» **THE PROBLEM**: Beginning at the line containing "PORTANAND NAND4(s4, s1, s2, s3);", print every line until the records end, keeping each exactly as it is.

» **SUPPLIED DATA**:
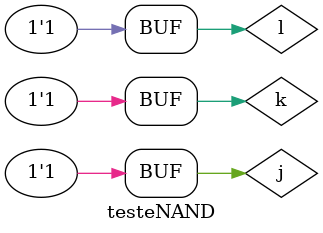
<source format=v>





module PORTANAND (s, j, k, l);
output s;
input j, k, l;

assign s = ~( j & k & l);

endmodule




module testeNAND;
reg j, k, l;
wire s1, s2, s3, s4, s;

PORTANAND NAND1(s1, j, j, j);
PORTANAND NAND2(s2, k, k, k);
PORTANAND NAND3(s3, l, l, l);
PORTANAND NAND4(s4, s1, s2, s3);
PORTANAND NAND5(s, s4, s4, s4);
 
initial begin:start

 j=0; k=0; l=0;
 
 end
 
 
 
 initial begin : main
 
 $display("Guia 02 - Raphaela Fernanda Silva - 420141");
 $display("Teste PORTANAND");
 $display("~(j | k | l) = s");
 $monitor("  %b   %b   %b  = %b", j, k, l, s);
 
  #1  j=0; k=0; l=1;
  #1  j=0; k=1; l=0;
  #1  j=0; k=1; l=1;
  #1  j=1; k=0; l=0;
  #1  j=1; k=0; l=1;
  #1  j=1; k=1; l=0;
  #1  j=1; k=1; l=1;

 
 end
 
 endmodule
</source>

» **RESULT FOR THIS TASK**:
PORTANAND NAND4(s4, s1, s2, s3);
PORTANAND NAND5(s, s4, s4, s4);
 
initial begin:start

 j=0; k=0; l=0;
 
 end
 
 
 
 initial begin : main
 
 $display("Guia 02 - Raphaela Fernanda Silva - 420141");
 $display("Teste PORTANAND");
 $display("~(j | k | l) = s");
 $monitor("  %b   %b   %b  = %b", j, k, l, s);
 
  #1  j=0; k=0; l=1;
  #1  j=0; k=1; l=0;
  #1  j=0; k=1; l=1;
  #1  j=1; k=0; l=0;
  #1  j=1; k=0; l=1;
  #1  j=1; k=1; l=0;
  #1  j=1; k=1; l=1;

 
 end
 
 endmodule
</source>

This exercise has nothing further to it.